[Plain-text document sources]
»»

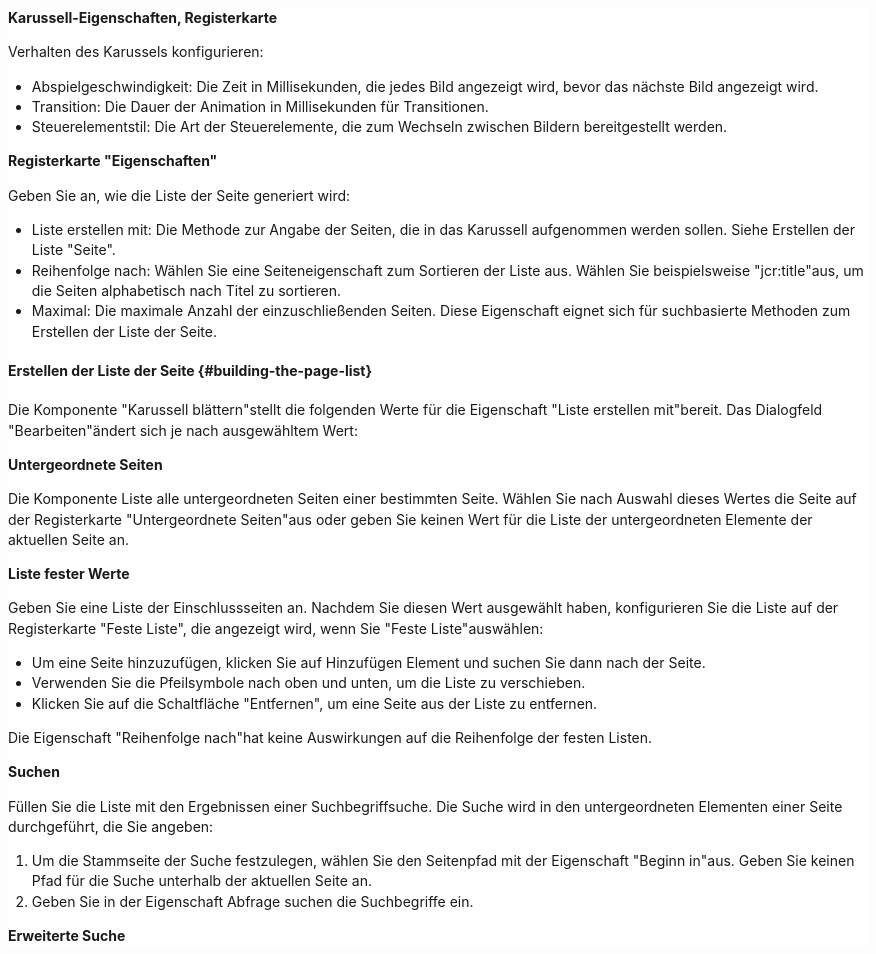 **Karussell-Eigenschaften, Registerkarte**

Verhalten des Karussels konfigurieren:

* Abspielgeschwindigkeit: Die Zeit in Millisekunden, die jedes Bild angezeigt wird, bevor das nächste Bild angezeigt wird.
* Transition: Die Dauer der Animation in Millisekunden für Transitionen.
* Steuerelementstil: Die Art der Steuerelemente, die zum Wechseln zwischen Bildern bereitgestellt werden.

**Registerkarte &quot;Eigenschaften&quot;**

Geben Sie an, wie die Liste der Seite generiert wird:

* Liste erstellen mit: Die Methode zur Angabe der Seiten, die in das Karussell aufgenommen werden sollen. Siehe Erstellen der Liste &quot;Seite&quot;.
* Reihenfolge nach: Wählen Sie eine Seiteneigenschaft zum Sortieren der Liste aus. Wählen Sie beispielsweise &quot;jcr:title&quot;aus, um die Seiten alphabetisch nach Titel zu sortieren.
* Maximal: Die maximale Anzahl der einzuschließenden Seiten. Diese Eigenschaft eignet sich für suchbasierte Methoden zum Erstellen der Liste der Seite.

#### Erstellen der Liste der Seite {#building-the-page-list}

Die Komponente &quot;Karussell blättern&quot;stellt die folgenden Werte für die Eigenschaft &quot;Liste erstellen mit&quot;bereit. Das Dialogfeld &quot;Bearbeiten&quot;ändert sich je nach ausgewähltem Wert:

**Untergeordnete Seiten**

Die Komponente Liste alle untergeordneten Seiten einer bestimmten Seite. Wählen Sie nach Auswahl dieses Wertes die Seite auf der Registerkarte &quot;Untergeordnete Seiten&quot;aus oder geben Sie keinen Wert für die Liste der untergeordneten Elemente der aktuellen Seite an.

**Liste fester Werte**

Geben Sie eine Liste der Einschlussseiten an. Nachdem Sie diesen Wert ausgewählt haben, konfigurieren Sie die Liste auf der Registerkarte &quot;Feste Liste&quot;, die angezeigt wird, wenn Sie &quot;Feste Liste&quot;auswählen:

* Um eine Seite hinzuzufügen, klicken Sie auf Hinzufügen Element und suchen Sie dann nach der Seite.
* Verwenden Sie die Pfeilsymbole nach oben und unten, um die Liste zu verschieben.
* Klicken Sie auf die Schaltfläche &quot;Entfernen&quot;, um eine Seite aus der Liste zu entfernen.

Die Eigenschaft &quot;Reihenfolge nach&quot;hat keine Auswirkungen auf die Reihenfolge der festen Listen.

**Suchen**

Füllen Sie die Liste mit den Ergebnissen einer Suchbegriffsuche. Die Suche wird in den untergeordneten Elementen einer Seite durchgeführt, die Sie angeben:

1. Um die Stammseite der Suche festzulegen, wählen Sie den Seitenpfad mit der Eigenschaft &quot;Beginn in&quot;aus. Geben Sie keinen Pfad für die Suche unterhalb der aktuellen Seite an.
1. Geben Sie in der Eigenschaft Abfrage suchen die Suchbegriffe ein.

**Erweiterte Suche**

««
»»

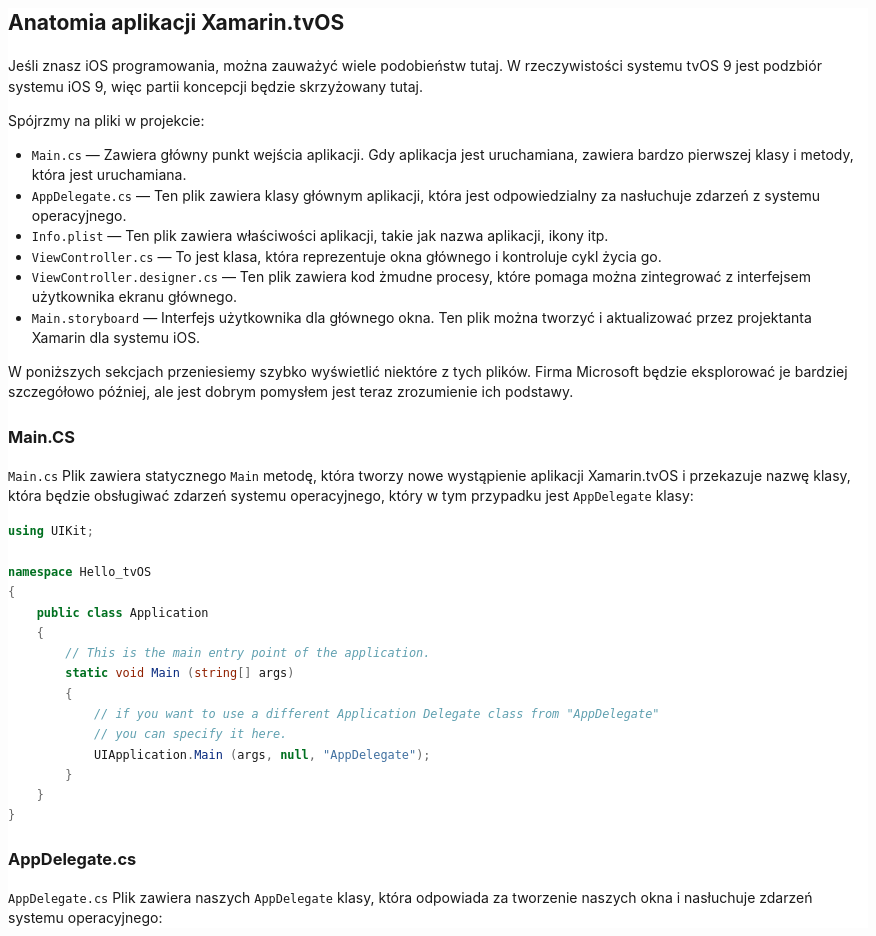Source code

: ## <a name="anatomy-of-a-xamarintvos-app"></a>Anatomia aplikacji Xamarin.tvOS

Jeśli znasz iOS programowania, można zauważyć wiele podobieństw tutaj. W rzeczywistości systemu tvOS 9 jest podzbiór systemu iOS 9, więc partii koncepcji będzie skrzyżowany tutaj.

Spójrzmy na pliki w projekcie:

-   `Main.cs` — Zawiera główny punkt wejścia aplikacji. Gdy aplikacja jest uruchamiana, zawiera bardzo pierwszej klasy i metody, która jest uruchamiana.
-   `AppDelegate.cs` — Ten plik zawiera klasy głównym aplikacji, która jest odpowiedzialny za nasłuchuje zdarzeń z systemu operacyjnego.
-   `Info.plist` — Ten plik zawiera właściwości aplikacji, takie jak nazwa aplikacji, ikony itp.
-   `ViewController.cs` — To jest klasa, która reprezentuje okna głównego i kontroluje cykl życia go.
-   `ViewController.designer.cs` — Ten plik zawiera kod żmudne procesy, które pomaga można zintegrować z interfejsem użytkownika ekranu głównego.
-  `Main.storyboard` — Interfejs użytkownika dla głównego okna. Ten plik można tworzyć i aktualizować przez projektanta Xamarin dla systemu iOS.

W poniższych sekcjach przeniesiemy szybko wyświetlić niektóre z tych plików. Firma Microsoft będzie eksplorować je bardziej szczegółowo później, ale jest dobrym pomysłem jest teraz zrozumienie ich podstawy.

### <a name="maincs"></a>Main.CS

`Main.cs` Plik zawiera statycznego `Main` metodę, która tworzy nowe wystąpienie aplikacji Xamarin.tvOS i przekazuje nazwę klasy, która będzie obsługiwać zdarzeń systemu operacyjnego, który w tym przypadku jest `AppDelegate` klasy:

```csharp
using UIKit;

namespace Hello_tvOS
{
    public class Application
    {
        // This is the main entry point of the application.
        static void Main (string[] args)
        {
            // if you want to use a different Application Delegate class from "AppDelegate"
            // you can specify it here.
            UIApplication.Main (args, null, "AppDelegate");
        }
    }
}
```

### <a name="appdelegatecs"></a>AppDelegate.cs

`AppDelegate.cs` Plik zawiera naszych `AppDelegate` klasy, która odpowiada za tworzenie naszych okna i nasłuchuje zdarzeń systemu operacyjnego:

««
»»

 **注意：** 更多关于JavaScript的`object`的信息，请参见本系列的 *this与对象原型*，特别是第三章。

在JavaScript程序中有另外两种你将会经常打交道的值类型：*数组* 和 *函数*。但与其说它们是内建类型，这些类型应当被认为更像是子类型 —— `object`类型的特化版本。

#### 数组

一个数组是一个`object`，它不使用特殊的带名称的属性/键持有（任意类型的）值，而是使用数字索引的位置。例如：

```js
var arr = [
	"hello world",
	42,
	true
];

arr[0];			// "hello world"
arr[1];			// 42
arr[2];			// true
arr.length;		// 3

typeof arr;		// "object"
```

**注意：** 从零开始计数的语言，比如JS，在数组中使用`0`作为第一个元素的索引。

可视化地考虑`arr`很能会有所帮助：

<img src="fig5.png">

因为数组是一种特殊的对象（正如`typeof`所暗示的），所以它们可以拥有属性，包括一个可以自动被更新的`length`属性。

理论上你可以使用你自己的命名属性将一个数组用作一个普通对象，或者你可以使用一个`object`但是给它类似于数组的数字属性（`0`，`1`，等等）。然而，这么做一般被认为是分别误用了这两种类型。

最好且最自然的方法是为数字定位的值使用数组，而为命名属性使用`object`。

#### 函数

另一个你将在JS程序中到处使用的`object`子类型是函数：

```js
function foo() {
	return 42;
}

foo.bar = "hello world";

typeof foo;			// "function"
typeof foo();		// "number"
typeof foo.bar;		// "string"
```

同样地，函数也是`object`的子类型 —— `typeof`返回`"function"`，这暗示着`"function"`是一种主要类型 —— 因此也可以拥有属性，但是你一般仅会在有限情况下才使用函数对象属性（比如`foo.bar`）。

««

§ **Activity**: From the records above, copy out the line with "Liste der Seite.", the line with "Liste zu verschieben.", and every line between them, word for word.

§ **The answer**:
* Maximal: Die maximale Anzahl der einzuschließenden Seiten. Diese Eigenschaft eignet sich für suchbasierte Methoden zum Erstellen der Liste der Seite.

#### Erstellen der Liste der Seite {#building-the-page-list}

Die Komponente &quot;Karussell blättern&quot;stellt die folgenden Werte für die Eigenschaft &quot;Liste erstellen mit&quot;bereit. Das Dialogfeld &quot;Bearbeiten&quot;ändert sich je nach ausgewähltem Wert:

**Untergeordnete Seiten**

Die Komponente Liste alle untergeordneten Seiten einer bestimmten Seite. Wählen Sie nach Auswahl dieses Wertes die Seite auf der Registerkarte &quot;Untergeordnete Seiten&quot;aus oder geben Sie keinen Wert für die Liste der untergeordneten Elemente der aktuellen Seite an.

**Liste fester Werte**

Geben Sie eine Liste der Einschlussseiten an. Nachdem Sie diesen Wert ausgewählt haben, konfigurieren Sie die Liste auf der Registerkarte &quot;Feste Liste&quot;, die angezeigt wird, wenn Sie &quot;Feste Liste&quot;auswählen:

* Um eine Seite hinzuzufügen, klicken Sie auf Hinzufügen Element und suchen Sie dann nach der Seite.
* Verwenden Sie die Pfeilsymbole nach oben und unten, um die Liste zu verschieben.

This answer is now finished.